Task statement: The result should be every line in the data below that carries the string "round".

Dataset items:
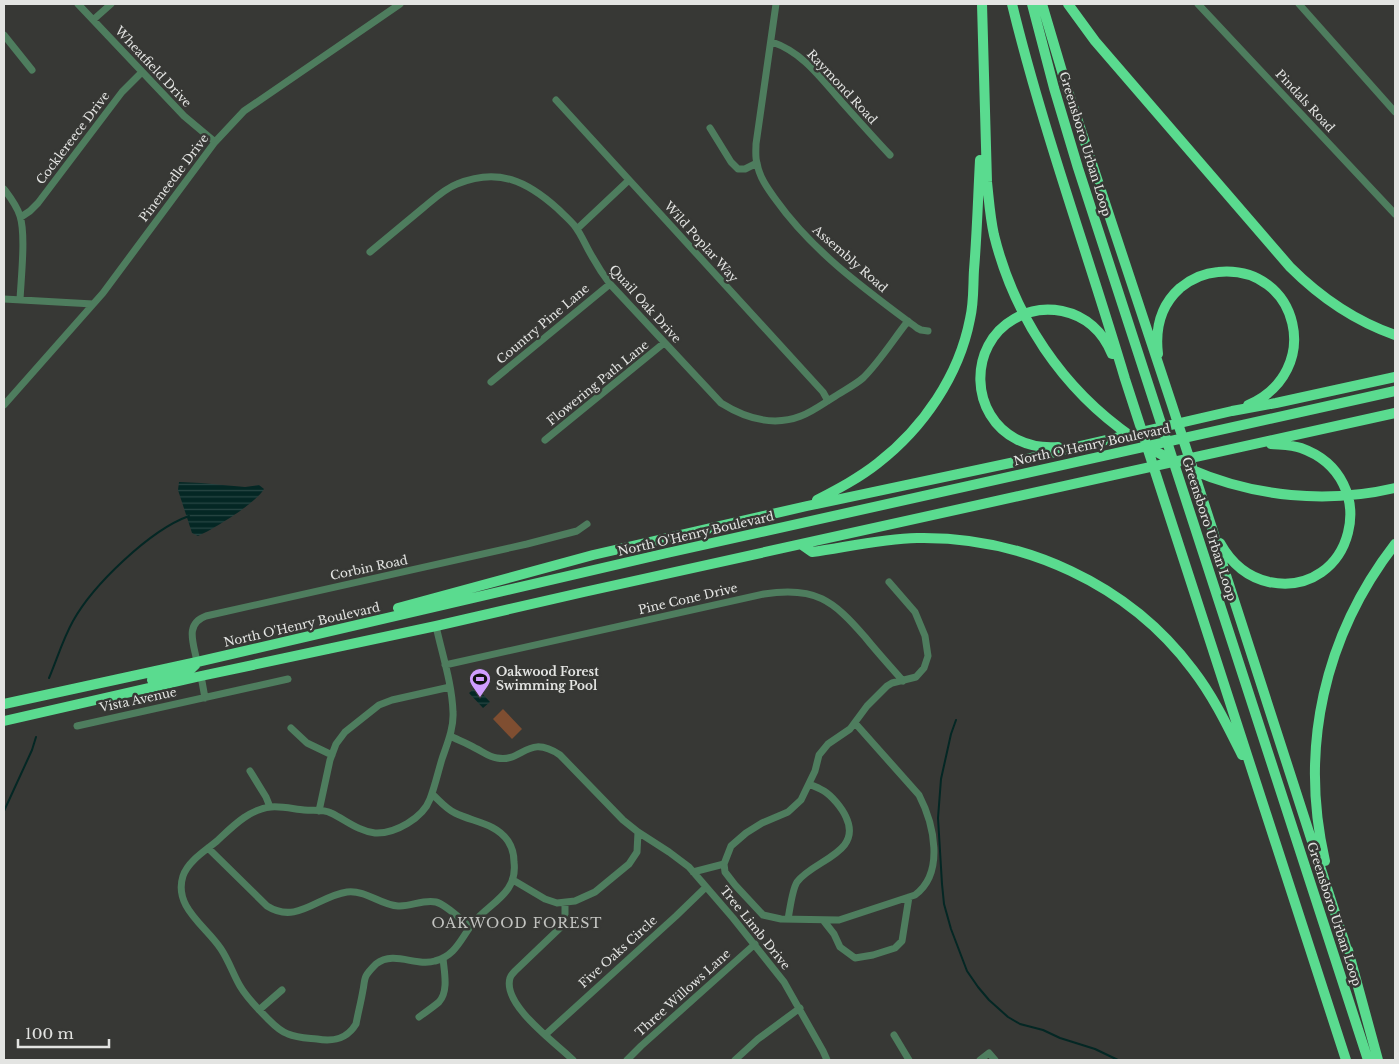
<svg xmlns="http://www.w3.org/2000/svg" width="1399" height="1064" font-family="'Libre Baskerville',serif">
<defs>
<pattern id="water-rules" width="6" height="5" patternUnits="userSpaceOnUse" patternTransform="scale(1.25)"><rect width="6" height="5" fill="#042724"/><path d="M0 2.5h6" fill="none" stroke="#284644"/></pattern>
</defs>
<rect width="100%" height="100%" fill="#373835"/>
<path fill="#7f4e31" d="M503,709L522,729L512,739L493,719Z"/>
<path fill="url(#water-rules)" d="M179,482L201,483L245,487L259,485L264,489C256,503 214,529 198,536L192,533L178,490Z
M476,687L490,702L483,708L469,693Z"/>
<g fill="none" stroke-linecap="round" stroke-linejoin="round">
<path stroke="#042724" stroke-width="2" d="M49,678C57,659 63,639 73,621C93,585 150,530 189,516
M956,720L951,734L941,779L938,818L942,884L944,904L951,929L967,971L978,987L989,1000L1008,1017L1020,1024L1043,1030L1060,1038L1095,1049L1118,1060
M4,811L32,750L36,737"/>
<path stroke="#4e7d5e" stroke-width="7" d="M78,4L184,116L215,142
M776,4L756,144C756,150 755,157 757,163C759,177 768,189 776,200C813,252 866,290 917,328L921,330L928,331
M1198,4L1395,214
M1299,4L1395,112
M93,20L111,4
M4,35L32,70
M772,42C802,52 820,77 841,101C857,119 873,137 890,155
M556,100L823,392L828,401
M710,128L731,162L738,169H745L757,163
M4,189C10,197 17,206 20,216C26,235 21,278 20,300
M21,217L30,211L38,203L122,92L142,72
M577,229L629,180
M370,252C387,238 405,223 423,208C433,200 444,189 457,184C498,167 527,181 558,209C563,214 569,219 574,225C582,235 586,247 593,258C598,267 604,276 610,284L721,403C745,418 773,427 801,416C812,412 824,403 834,397C843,391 855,385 863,378C880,361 893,340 908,321
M4,299L93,304
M491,382L610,284
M4,405L103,293L215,142L244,111L400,4
M545,440L664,343
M197,662C194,644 184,624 206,616L527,544L577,531L587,524
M445,665L764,594C815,586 833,600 865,637C877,652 890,666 903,681
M201,676L205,698
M855,723L919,795C934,824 945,873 915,895L839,920L781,919L763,915L735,885L725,872L724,864L731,846L746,833L762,823L788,812L801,800L815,771L819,755L828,744L850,729L867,706L887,686L892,683L916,677L924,668L928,656L925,636L915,612L889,582
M77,726L288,679
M291,728L307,743L332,755
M450,736C458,740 467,743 475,748C482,751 489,757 497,758C523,763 527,733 560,755L623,820L638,832L637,852L629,864L595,892L575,901L557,903L545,899L513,880
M250,771L266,797L270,807
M432,794C439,800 446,809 455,813C473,822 496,823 508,841C512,847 514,855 514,862C518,893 491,902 474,922C461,937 457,955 435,961C416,967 394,950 376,964C373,967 368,972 366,976C364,980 364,986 363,990C361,1002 358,1013 356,1024C347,1039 334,1042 317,1039C308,1038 297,1038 288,1034C279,1031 273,1024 267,1018C257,1008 247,998 240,986C233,974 229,961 221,949C206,926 173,907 183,876C188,861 206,850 217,841C232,827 249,809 271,807C281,806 294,809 304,810C313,811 323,809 331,813C346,820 358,831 375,833C395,834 423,818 430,799C435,786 438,772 442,759C447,744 454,728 453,712C452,683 442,654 436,626
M319,811L330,760L336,744L345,732L379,705L392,700L450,687
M638,832L669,852L689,867L733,918L784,982L823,1051L827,1060
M208,848L267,906C297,925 318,896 347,892C367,890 380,905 398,906C411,907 423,899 436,902C447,905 461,920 470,927
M693,872L724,864
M565,903V915L560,928L515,971C513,973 511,975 510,978C502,1005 556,1043 573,1060
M788,919C790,909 792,890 797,882C813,860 863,853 846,817C842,808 832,796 824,791C819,788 814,786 809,784
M823,920L834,934L840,947L855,958L873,955L895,948L902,941L909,897
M259,1010L282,990
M419,1017C426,1012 433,1007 439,1002C449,991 444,971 443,958
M545,1035L676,916L706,887
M894,1035L909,1060
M627,1060L641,1046L755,944
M735,1060L758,1039L800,1008
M980,1060L989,1053L995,1060"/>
<path stroke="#5adb8f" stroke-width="10" d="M982,4L987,182C989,200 990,217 994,235C1014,316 1062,389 1132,437
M1012,4C1043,131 1088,254 1125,379L1346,1060
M1032,4L1054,88L1078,168L1368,1060
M1042,4L1066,85L1172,405L1212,528L1224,569L1349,956
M1068,4L1095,41L1290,267C1320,297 1355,321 1395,335
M1158,354C1155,329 1161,305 1180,288C1191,279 1204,273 1218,272C1299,264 1325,372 1248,405
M1146,446L1177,463
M1058,447C1044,448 1030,446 1018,440C969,416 968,345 1014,319C1029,310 1046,308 1062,311C1086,316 1103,332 1112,354
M1190,469C1254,497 1327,504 1395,488
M817,500C838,489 859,478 878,463C923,428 959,376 970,319C974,303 973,286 974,270C977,234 978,197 980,160
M1220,543C1231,563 1247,577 1269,582C1353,599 1385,478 1301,448C1292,445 1281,445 1271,444
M802,545L812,552C847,547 882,539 917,538C1023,536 1129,584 1193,670C1213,696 1227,725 1242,755
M398,608L593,555L807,506L1015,462L1080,446L1232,411L1276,403L1395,377
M152,680C164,677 192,674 197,662
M4,704L197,662L667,553L1395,391
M4,721L201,676L436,626L584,592L1395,413
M1325,861C1299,748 1324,636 1395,544
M1348,950L1378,1060"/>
</g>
<defs>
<g id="stadium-pin" transform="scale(1.125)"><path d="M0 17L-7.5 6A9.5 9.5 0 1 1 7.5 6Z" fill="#d09dff" stroke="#373835"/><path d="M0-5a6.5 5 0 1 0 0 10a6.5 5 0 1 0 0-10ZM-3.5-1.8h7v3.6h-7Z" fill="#111"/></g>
</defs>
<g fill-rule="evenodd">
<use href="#stadium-pin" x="480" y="679"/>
</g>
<g text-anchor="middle" stroke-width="5" stroke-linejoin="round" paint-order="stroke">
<g font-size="12" fill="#e3e4e2" stroke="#373835">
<text transform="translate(153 67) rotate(47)" y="4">Wheatfield Drive</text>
<text transform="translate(842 87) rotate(47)" y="4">Raymond Road</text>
<text transform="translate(1305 101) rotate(47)" y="4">Pindals Road</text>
<text transform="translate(73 138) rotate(-53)" y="4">Cocklereece Drive</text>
<text transform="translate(1085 144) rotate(73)" y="4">Greensboro Urban Loop</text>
<text transform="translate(174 178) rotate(-53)" y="4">Pineneedle Drive</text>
<text transform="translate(701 242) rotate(48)" y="4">Wild Poplar Way</text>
<text transform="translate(850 259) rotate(41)" y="4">Assembly Road</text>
<text transform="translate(645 304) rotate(48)" y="4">Quail Oak Drive</text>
<text transform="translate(543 324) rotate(-40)" y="4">Country Pine Lane</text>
<text transform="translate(598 383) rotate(-39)" y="4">Flowering Path Lane</text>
<text transform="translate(1092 445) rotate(-12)" y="4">North O'Henry Boulevard</text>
<text transform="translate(1209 529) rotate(72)" y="4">Greensboro Urban Loop</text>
<text transform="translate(696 534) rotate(-13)" y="4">North O'Henry Boulevard</text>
<text transform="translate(369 568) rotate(-12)" y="4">Corbin Road</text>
<text transform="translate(688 599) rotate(-13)" y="4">Pine Cone Drive</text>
<text transform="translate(302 625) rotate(-13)" y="4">North O'Henry Boulevard</text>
<text transform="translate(138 700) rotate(-12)" y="4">Vista Avenue</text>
<text transform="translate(1334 914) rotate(72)" y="4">Greensboro Urban Loop</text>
<text transform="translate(755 928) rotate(51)" y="4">Tree Limb Drive</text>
<text transform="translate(618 952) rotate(-42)" y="4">Five Oaks Circle</text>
<text transform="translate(683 993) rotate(-42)" y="4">Three Willows Lane</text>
</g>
<g font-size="12" font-weight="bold" fill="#e3e4e2" stroke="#373835" text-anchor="start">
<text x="496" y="676">Oakwood Forest<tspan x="496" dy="14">Swimming Pool</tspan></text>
</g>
<g font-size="14" letter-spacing="1" fill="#c2c3c0" stroke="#373835">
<text x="517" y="928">OAKWOOD FOREST</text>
</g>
</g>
<rect width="1399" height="1064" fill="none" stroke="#e3e4e2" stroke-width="10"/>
<path d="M18 1039v8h91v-8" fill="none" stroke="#e3e4e2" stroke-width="2.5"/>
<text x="25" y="1039" font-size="15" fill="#e3e4e2" stroke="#373835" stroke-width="4" paint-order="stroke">100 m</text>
</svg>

Exercise answer:
<g fill="none" stroke-linecap="round" stroke-linejoin="round">
<g text-anchor="middle" stroke-width="5" stroke-linejoin="round" paint-order="stroke">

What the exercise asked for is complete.